--- SUPPLIED DATA ---

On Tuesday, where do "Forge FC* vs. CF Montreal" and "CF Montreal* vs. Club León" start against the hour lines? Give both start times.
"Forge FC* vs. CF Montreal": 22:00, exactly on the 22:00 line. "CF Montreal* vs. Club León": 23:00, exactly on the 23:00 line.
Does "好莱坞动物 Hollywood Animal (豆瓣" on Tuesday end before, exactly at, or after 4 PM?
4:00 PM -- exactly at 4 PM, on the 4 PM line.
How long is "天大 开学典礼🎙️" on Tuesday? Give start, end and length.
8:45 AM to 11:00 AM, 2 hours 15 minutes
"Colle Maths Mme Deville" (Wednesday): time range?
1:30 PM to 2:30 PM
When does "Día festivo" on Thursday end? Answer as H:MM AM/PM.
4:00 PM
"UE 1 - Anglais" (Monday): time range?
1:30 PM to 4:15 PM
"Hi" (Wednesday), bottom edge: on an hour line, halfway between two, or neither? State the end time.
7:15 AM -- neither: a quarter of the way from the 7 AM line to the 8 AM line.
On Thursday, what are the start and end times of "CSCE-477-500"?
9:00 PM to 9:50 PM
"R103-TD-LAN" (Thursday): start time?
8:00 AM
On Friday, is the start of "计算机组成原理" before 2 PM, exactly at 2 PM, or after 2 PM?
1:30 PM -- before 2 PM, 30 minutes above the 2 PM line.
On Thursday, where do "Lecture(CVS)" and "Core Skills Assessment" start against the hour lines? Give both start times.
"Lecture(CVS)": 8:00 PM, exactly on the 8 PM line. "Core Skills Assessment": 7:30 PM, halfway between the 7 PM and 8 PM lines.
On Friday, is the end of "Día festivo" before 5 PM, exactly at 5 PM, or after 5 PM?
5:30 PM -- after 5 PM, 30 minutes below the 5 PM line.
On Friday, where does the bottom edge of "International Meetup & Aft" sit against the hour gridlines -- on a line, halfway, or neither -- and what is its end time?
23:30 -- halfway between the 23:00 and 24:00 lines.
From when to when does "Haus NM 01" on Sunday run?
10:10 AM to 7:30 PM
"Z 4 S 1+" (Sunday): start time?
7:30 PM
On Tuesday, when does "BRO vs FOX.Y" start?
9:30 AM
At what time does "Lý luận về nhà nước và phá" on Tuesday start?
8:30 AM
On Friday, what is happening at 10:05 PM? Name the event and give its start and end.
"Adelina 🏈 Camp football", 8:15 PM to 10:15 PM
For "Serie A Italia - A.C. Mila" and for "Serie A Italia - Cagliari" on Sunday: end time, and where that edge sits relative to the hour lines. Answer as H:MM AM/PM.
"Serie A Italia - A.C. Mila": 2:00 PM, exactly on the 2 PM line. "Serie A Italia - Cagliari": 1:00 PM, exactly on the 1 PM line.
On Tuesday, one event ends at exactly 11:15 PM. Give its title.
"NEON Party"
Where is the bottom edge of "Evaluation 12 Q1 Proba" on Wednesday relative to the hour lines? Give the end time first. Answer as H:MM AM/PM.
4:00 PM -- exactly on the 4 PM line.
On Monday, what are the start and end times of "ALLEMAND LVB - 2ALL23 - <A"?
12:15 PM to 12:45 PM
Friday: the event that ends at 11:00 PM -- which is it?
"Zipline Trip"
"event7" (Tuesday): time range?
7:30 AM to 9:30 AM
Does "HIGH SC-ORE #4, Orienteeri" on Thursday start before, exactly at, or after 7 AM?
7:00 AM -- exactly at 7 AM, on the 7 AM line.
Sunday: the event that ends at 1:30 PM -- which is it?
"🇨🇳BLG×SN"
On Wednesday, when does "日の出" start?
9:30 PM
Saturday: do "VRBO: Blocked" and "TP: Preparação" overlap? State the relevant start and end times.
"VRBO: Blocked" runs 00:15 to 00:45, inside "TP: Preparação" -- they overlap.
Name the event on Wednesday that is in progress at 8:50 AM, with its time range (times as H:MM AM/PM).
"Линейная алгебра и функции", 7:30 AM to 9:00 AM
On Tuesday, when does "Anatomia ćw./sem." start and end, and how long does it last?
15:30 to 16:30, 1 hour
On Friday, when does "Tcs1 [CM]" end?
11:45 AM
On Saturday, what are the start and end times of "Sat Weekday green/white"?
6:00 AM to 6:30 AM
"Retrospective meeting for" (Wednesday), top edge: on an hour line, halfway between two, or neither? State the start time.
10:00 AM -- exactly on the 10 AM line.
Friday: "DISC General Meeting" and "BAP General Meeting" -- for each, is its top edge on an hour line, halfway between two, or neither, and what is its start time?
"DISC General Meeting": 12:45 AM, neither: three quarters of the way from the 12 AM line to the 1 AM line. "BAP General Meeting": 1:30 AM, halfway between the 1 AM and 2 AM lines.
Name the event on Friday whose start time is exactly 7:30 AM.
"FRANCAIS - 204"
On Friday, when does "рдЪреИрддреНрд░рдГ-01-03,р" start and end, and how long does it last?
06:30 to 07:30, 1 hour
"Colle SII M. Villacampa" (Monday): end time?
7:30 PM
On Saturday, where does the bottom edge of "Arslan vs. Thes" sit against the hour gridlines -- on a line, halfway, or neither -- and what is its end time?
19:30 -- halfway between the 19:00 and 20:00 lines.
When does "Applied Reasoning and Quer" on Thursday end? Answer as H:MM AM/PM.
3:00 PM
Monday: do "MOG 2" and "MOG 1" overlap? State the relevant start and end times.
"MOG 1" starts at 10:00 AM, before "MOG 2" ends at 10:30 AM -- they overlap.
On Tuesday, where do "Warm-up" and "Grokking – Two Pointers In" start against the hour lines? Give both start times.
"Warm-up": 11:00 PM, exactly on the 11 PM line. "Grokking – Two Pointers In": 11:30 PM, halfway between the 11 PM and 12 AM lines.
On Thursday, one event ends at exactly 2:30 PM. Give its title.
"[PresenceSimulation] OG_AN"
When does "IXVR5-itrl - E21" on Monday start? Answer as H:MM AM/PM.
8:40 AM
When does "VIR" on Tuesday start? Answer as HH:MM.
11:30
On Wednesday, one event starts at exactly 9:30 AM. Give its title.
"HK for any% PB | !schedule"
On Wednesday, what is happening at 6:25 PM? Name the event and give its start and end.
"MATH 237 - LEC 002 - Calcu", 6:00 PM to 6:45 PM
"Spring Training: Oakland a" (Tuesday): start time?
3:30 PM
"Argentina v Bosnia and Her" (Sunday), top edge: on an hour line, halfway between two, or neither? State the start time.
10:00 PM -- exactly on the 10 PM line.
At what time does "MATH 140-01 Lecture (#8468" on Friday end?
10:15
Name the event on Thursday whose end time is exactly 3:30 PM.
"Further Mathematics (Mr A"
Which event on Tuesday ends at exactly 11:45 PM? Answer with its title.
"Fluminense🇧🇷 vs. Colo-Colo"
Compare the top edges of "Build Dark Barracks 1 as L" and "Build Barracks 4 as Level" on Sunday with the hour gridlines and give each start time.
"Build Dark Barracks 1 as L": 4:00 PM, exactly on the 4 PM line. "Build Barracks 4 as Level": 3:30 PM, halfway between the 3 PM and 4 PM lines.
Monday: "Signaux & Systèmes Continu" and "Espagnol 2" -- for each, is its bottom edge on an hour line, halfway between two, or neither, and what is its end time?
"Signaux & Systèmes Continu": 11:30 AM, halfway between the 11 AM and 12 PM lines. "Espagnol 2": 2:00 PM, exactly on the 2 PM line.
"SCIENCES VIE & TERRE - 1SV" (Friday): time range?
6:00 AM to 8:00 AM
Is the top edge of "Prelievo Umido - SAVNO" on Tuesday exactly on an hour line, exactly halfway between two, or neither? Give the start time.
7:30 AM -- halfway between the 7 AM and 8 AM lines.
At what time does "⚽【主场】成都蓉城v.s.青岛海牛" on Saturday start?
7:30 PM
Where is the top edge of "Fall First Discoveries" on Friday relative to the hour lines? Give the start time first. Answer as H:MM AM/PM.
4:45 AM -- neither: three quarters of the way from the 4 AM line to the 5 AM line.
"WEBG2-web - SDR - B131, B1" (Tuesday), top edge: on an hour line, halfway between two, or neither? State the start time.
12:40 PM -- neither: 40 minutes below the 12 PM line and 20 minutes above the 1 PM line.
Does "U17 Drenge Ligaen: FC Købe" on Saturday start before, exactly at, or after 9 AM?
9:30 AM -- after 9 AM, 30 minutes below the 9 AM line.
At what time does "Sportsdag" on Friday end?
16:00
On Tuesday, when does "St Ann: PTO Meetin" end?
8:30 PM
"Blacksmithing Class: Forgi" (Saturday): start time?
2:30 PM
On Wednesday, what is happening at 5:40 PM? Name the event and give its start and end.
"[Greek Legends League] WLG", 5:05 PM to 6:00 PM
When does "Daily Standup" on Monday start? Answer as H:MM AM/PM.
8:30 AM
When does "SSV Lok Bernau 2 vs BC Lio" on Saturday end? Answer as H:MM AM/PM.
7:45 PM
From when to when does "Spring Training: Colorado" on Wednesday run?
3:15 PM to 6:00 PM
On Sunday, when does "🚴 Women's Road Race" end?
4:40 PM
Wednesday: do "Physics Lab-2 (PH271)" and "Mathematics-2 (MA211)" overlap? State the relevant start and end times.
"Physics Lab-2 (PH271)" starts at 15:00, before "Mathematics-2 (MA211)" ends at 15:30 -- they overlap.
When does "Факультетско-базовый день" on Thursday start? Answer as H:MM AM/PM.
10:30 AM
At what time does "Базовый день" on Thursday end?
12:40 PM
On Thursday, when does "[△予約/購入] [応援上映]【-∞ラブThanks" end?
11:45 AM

---

SET PROBLEM: Put everything from the line containing "on Sunday run?" down to the line containing "7:30 AM to 9:30 AM", both included, into a two-column CSV with the headers "entry" and "response". Give one row per record, with its text under "entry" and its answer under "response", each in one quoted field and with any line breaks replaced by spaces.

PROBLEM SOLUTION:
entry,response
"From when to when does ""Haus NM 01"" on Sunday run?","10:10 AM to 7:30 PM"
"""Z 4 S 1+"" (Sunday): start time?","7:30 PM"
"On Tuesday, when does ""BRO vs FOX.Y"" start?","9:30 AM"
"At what time does ""Lý luận về nhà nước và phá"" on Tuesday start?","8:30 AM"
"On Friday, what is happening at 10:05 PM? Name the event and give its start and end.","""Adelina 🏈 Camp football"", 8:15 PM to 10:15 PM"
"For ""Serie A Italia - A.C. Mila"" and for ""Serie A Italia - Cagliari"" on Sunday: end time, and where that edge sits relative to the hour lines. Answer as H:MM AM/PM.","""Serie A Italia - A.C. Mila"": 2:00 PM, exactly on the 2 PM line. ""Serie A Italia - Cagliari"": 1:00 PM, exactly on the 1 PM line."
"On Tuesday, one event ends at exactly 11:15 PM. Give its title.","""NEON Party"""
"Where is the bottom edge of ""Evaluation 12 Q1 Proba"" on Wednesday relative to the hour lines? Give the end time first. Answer as H:MM AM/PM.","4:00 PM -- exactly on the 4 PM line."
"On Monday, what are the start and end times of ""ALLEMAND LVB - 2ALL23 - <A""?","12:15 PM to 12:45 PM"
"Friday: the event that ends at 11:00 PM -- which is it?","""Zipline Trip"""
"""event7"" (Tuesday): time range?","7:30 AM to 9:30 AM"